==== Information ====

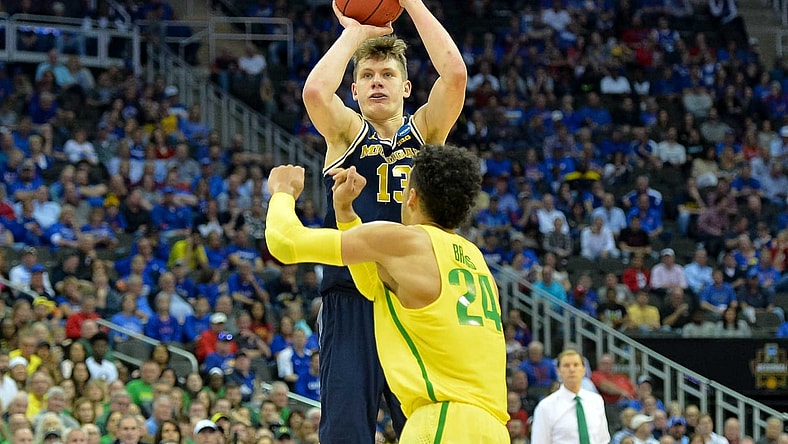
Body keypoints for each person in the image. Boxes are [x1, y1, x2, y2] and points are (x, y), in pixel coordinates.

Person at [300, 0, 467, 439]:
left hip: (414, 300)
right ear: (353, 91)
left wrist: (412, 3)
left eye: (387, 75)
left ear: (407, 87)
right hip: (352, 298)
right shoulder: (345, 133)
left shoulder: (427, 132)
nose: (377, 83)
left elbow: (454, 76)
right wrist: (355, 32)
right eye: (367, 77)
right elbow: (316, 93)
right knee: (346, 431)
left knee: (425, 429)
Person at [264, 146, 508, 442]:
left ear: (412, 197)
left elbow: (285, 242)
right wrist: (345, 213)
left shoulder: (404, 241)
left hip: (442, 421)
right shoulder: (476, 261)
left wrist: (282, 192)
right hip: (491, 427)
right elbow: (371, 287)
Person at [530, 349, 610, 443]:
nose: (572, 369)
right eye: (566, 366)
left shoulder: (596, 401)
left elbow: (603, 440)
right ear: (558, 371)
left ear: (584, 370)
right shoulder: (545, 406)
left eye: (576, 365)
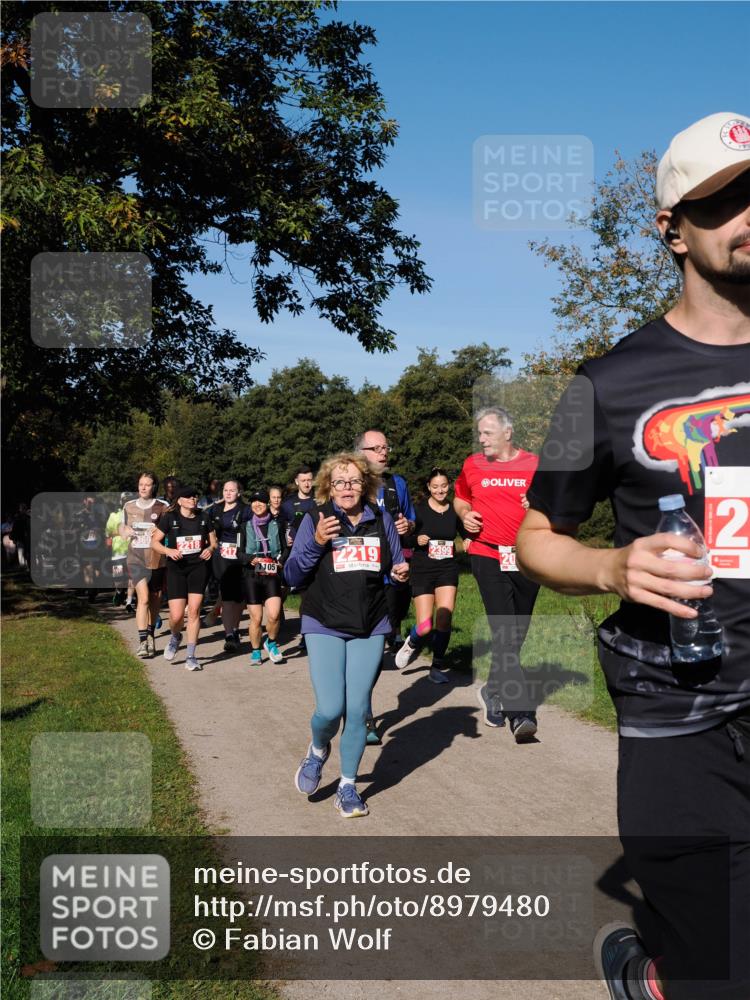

====

▸ Instructions for the task:
An exact, picture-free copy of the listing above is the goal; write it out now.

▸ Task answer:
Body keypoints for each person in the image. Boxes are [x1, y1, x2, y2] and points are (x, y), in pixel coordinates.

Person at [300, 0, 467, 439]:
left hip: (414, 300)
right ear: (353, 91)
left wrist: (412, 3)
left eye: (387, 75)
left ear: (407, 87)
right hip: (352, 298)
right shoulder: (345, 133)
left shoulder: (427, 132)
nose: (377, 83)
left elbow: (454, 76)
right wrist: (355, 32)
right eye: (367, 77)
right elbow: (316, 93)
right knee: (346, 431)
left knee: (425, 429)
Person at [264, 146, 508, 442]:
left ear: (412, 197)
left elbow: (285, 242)
right wrist: (345, 213)
left shoulder: (404, 241)
left hip: (442, 421)
right shoulder: (476, 261)
left wrist: (282, 192)
right hip: (491, 427)
right elbow: (371, 287)
Person at [530, 349, 610, 443]:
nose: (572, 369)
right eye: (566, 366)
left shoulder: (596, 401)
left elbow: (603, 440)
right ear: (558, 371)
left ear: (584, 370)
right shoulder: (545, 406)
left eye: (576, 365)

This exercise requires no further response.